Fenômeno é comum nos períodos de calor e chuva e pode indicar a formação de novas colônias
Com a combinação de temperaturas elevadas e maior umidade, os chamados cupins alados, conhecidos popularmente como siriris, aleluias ou bichos de luz, passam a aparecer em grande quantidade ao redor de lâmpadas, postes, telas de celulares e outros pontos iluminados.
Segundo especialistas do Instituto Biológico, ligado à Secretaria de Agricultura e Abastecimento de São Paulo, essas grandes concentrações de insetos fazem parte do chamado voo nupcial, etapa fundamental para a reprodução da espécie e a criação de novas colônias.
Por que os cupins se juntam na luz?
Durante os períodos mais quentes e úmidos do ano, machos e fêmeas férteis deixam suas colônias em busca de parceiros de outros grupos, aumentando a diversidade genética.
A luz funciona como um atrativo natural para esses insetos, que se concentram em grandes grupos antes do acasalamento.
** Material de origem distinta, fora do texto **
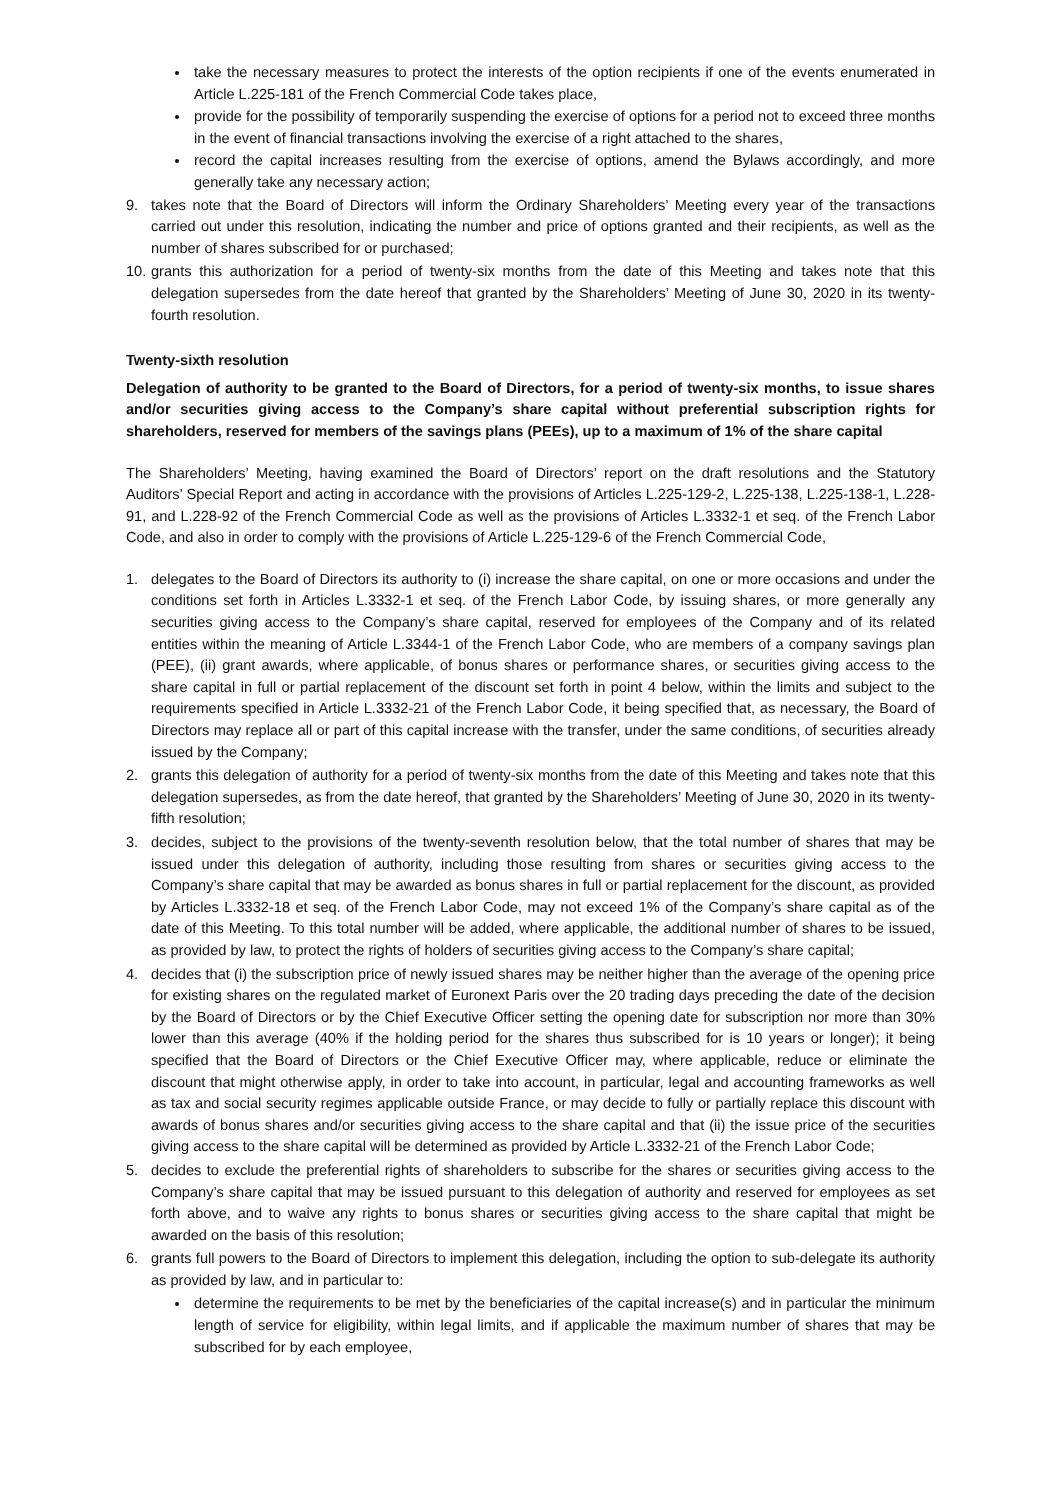take the necessary measures to protect the interests of the option recipients if one of the events enumerated in Article L.225-181 of the French Commercial Code takes place,
provide for the possibility of temporarily suspending the exercise of options for a period not to exceed three months in the event of financial transactions involving the exercise of a right attached to the shares,
record the capital increases resulting from the exercise of options, amend the Bylaws accordingly, and more generally take any necessary action;
9. takes note that the Board of Directors will inform the Ordinary Shareholders’ Meeting every year of the transactions carried out under this resolution, indicating the number and price of options granted and their recipients, as well as the number of shares subscribed for or purchased;
10. grants this authorization for a period of twenty-six months from the date of this Meeting and takes note that this delegation supersedes from the date hereof that granted by the Shareholders’ Meeting of June 30, 2020 in its twenty-fourth resolution.
Twenty-sixth resolution
Delegation of authority to be granted to the Board of Directors, for a period of twenty-six months, to issue shares and/or securities giving access to the Company’s share capital without preferential subscription rights for shareholders, reserved for members of the savings plans (PEEs), up to a maximum of 1% of the share capital
The Shareholders’ Meeting, having examined the Board of Directors’ report on the draft resolutions and the Statutory Auditors’ Special Report and acting in accordance with the provisions of Articles L.225-129-2, L.225-138, L.225-138-1, L.228-91, and L.228-92 of the French Commercial Code as well as the provisions of Articles L.3332-1 et seq. of the French Labor Code, and also in order to comply with the provisions of Article L.225-129-6 of the French Commercial Code,
1. delegates to the Board of Directors its authority to (i) increase the share capital, on one or more occasions and under the conditions set forth in Articles L.3332-1 et seq. of the French Labor Code, by issuing shares, or more generally any securities giving access to the Company’s share capital, reserved for employees of the Company and of its related entities within the meaning of Article L.3344-1 of the French Labor Code, who are members of a company savings plan (PEE), (ii) grant awards, where applicable, of bonus shares or performance shares, or securities giving access to the share capital in full or partial replacement of the discount set forth in point 4 below, within the limits and subject to the requirements specified in Article L.3332-21 of the French Labor Code, it being specified that, as necessary, the Board of Directors may replace all or part of this capital increase with the transfer, under the same conditions, of securities already issued by the Company;
2. grants this delegation of authority for a period of twenty-six months from the date of this Meeting and takes note that this delegation supersedes, as from the date hereof, that granted by the Shareholders’ Meeting of June 30, 2020 in its twenty-fifth resolution;
3. decides, subject to the provisions of the twenty-seventh resolution below, that the total number of shares that may be issued under this delegation of authority, including those resulting from shares or securities giving access to the Company’s share capital that may be awarded as bonus shares in full or partial replacement for the discount, as provided by Articles L.3332-18 et seq. of the French Labor Code, may not exceed 1% of the Company’s share capital as of the date of this Meeting. To this total number will be added, where applicable, the additional number of shares to be issued, as provided by law, to protect the rights of holders of securities giving access to the Company’s share capital;
4. decides that (i) the subscription price of newly issued shares may be neither higher than the average of the opening price for existing shares on the regulated market of Euronext Paris over the 20 trading days preceding the date of the decision by the Board of Directors or by the Chief Executive Officer setting the opening date for subscription nor more than 30% lower than this average (40% if the holding period for the shares thus subscribed for is 10 years or longer); it being specified that the Board of Directors or the Chief Executive Officer may, where applicable, reduce or eliminate the discount that might otherwise apply, in order to take into account, in particular, legal and accounting frameworks as well as tax and social security regimes applicable outside France, or may decide to fully or partially replace this discount with awards of bonus shares and/or securities giving access to the share capital and that (ii) the issue price of the securities giving access to the share capital will be determined as provided by Article L.3332-21 of the French Labor Code;
5. decides to exclude the preferential rights of shareholders to subscribe for the shares or securities giving access to the Company’s share capital that may be issued pursuant to this delegation of authority and reserved for employees as set forth above, and to waive any rights to bonus shares or securities giving access to the share capital that might be awarded on the basis of this resolution;
6. grants full powers to the Board of Directors to implement this delegation, including the option to sub-delegate its authority as provided by law, and in particular to:
determine the requirements to be met by the beneficiaries of the capital increase(s) and in particular the minimum length of service for eligibility, within legal limits, and if applicable the maximum number of shares that may be subscribed for by each employee,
Após o voo, eles pousam, perdem as asas e iniciam a procura por um local adequado para construir uma nova colônia.
Sinais de infestação
A presença frequente de cupins alados pode indicar infestação próxima. Entre os principais sinais estão:
- Asas transparentes espalhadas pelo chão;
- Resíduos semelhantes a serragem;
- Pequenos montes de pó de madeira;
- Móveis ocos ou enfraquecidos.
Como evitar problemas
A Vigilância Sanitária recomenda algumas medidas preventivas:
- Manter ambientes secos e ventilados;
- Evitar acúmulo de madeira em locais úmidos;
- Fazer inspeções periódicas em móveis e estruturas;
- Instalar telas em portas e janelas durante períodos de revoadas;
- Procurar avaliação especializada em casos de infestação recorrente.
Apesar dos prejuízos, eles têm papel importante na natureza
Embora sejam conhecidos pelos danos que causam em móveis e estruturas de madeira, os cupins desempenham funções essenciais para o meio ambiente.
Eles ajudam na decomposição da matéria orgânica, contribuem para a fertilização do solo e servem de alimento para diversas espécies de aves, mamíferos, anfíbios e répteis.
Existem cerca de 3 mil espécies de cupins no mundo, sendo aproximadamente 350 encontradas no Brasil. Alguns indivíduos podem viver apenas dois anos, enquanto as rainhas podem sobreviver por décadas e produzir milhares de ovos diariamente.